The Top Ten Things Which Prove That Donald Trump is a Stable Genius:

10.) Only he knows that the “sound of wind turbines causes cancer.”

9.) He makes speeches that nobody can understand, so he must be speaking at a level far above the average person. Much of what he says can only be heard by people who can hear “Dog Whistles”.

8.) He knows big words like “covfefe”, which most people have no idea what it means.

7.) Only he is smart enough to read between the lines of The Mueller Report and see that he is “TOTALLY and COMPLETELY EXONERATED!”, right after the passage where it says “Accordingly, while this report does not conclude that the president committed a crime, it also does not exonerate him.”

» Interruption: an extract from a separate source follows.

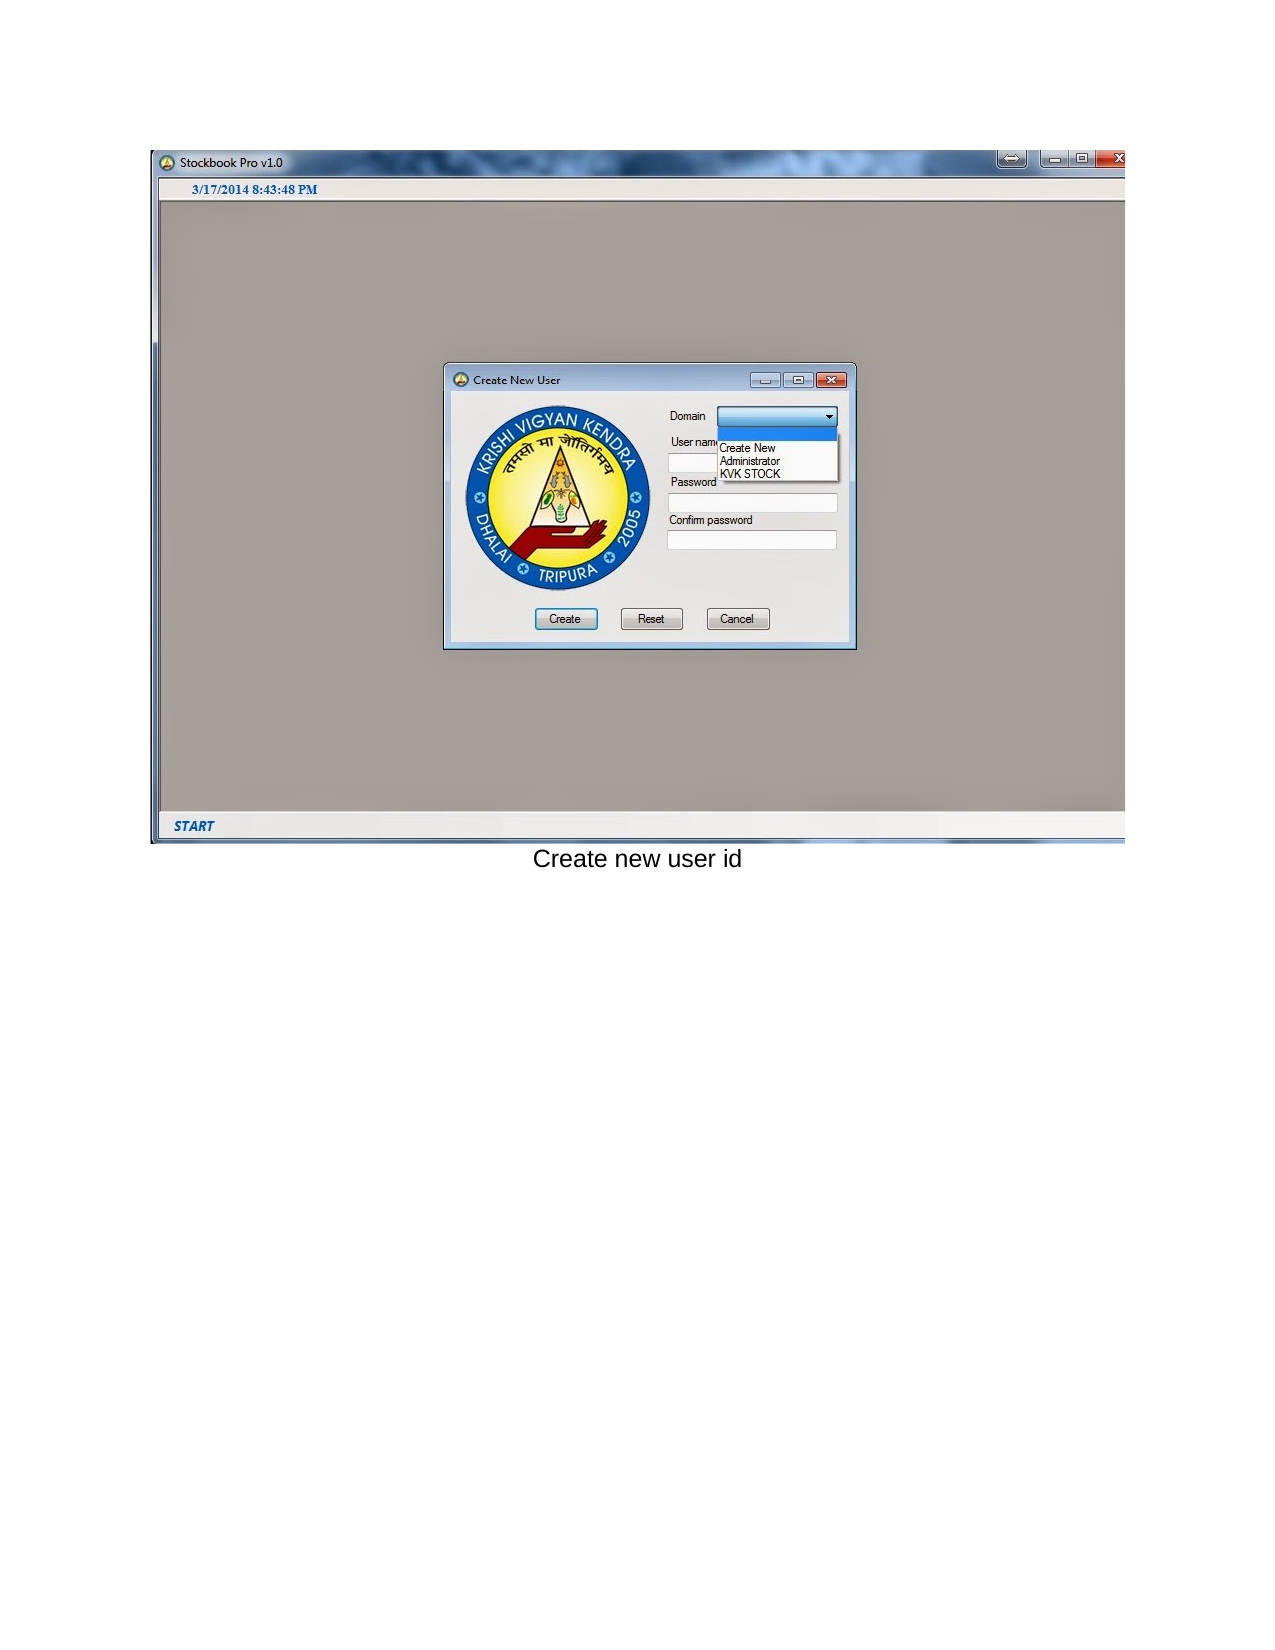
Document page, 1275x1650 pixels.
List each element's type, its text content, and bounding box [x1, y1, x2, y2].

table_cell Create new user id [150, 844, 1125, 872]
picture [150, 150, 1125, 844]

6.) Only Trump knows that, “The concept of global warming was created by and for the Chinese in order to make U.S. manufacturing non-competitive.” Tweeted by him on 11/6/2012.

5.) He got all perfect grades in all the schools he attended, which he sued to keep private, so as not to embarrass all the regular, stupid people who voted for him.

4.) Who else knew about the capture of all the airports during the Revolutionary War?

3.) The fact that he won’t release his tax returns lends credence to the fact that he is a genius at not paying taxes.

2.) The fact that dozens of people who surround him daily, say that he doesn’t read anything, proves that he already must know everything.

1.) He has all the degrees possible from Trump University.